I hope you never stop writing editorials about important issues. Those of us who wish to be informed regardless of partisan politics will read them for the information they provide, enabling us to be a responsible electorate.
I find, as your editorial stated, that there are those who support anything and everything President Bush does and who are not interested in knowing how his decisions affect not only Americans but people throughout the world. They are extremely sensitive to any criticism of Bush but had no problem bashing President Clinton over what should have been a personal issue.
To those of us who care, finding or not finding the weapons of mass destruction that took us into a preemptive war is a critical issue. We want our politicians to be honest with us, whoever they are.

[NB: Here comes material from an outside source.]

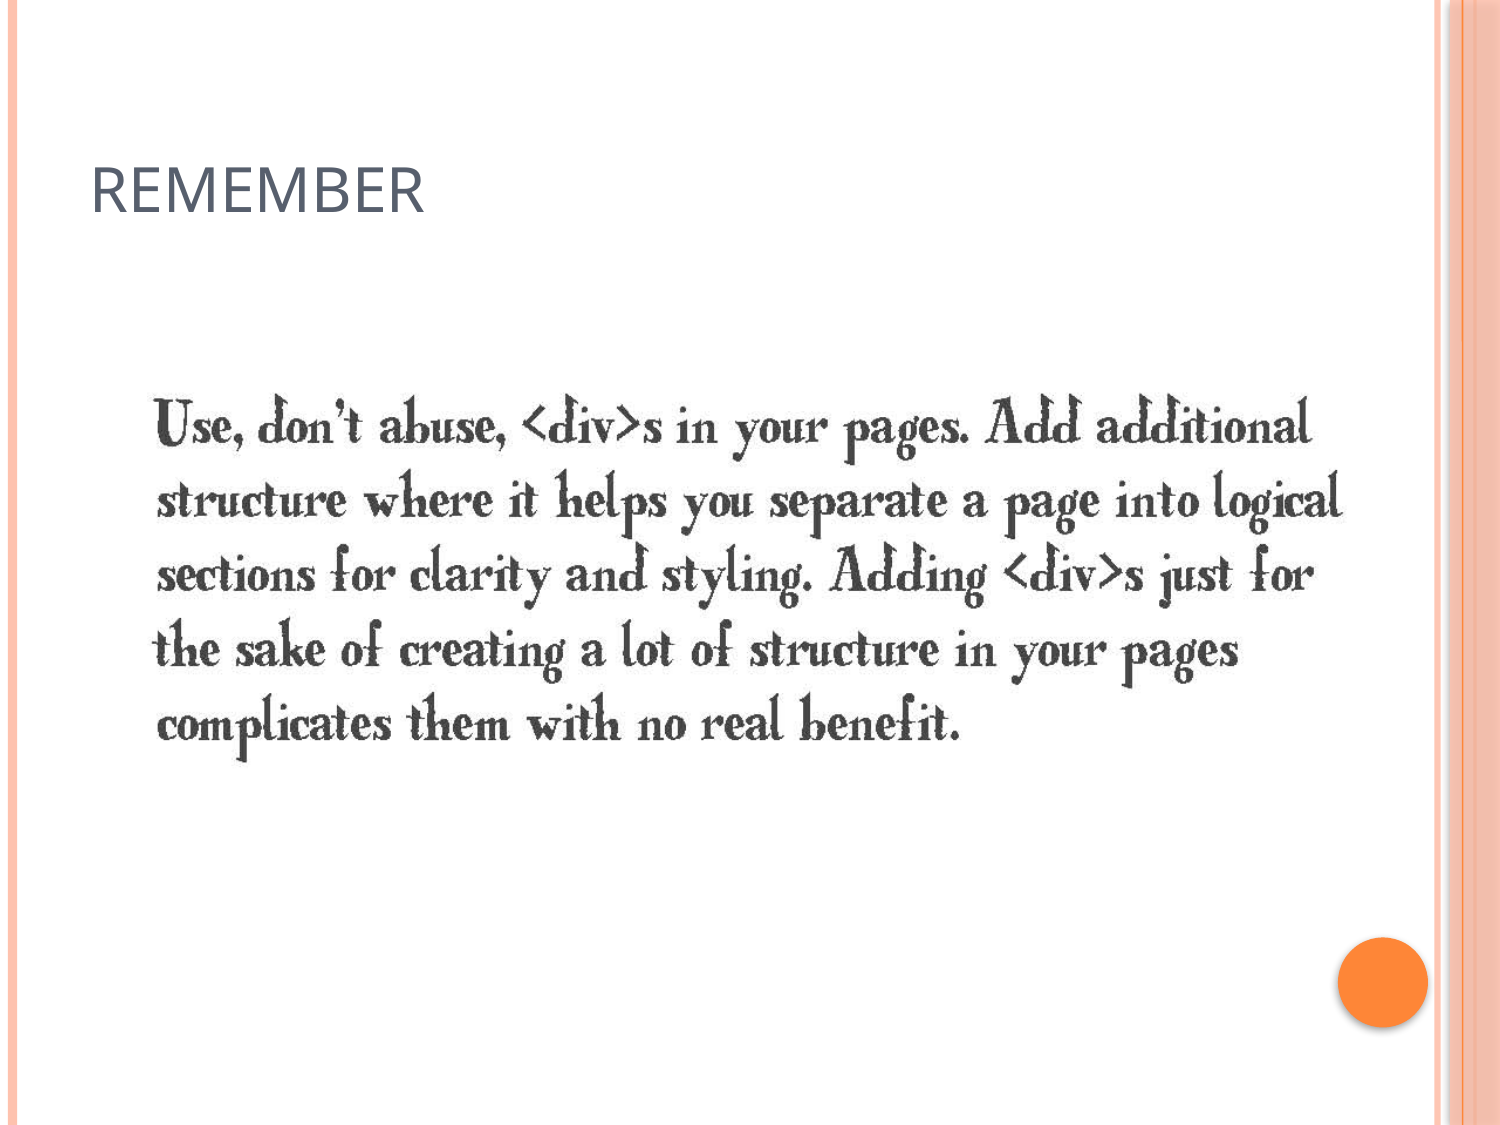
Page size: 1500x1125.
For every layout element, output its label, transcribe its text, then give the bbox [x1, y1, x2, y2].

title Remember [75, 45, 1300, 233]
picture [124, 361, 1384, 786]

Please continue your timely editorials, and hats off to an excellent, informative publication.
Carol J. Scholz
I have been a member of ACS for more than 25 years. I object to the recent liberal political slant your editorials have taken. They have no place in your magazine. You should refrain from political articles and partisan criticism.
Contrary to what you say, Ember’s Insights is below your past performance and should never have been published. You are in danger of becoming just another liberal political magazine if you continue to publish biased material like that article.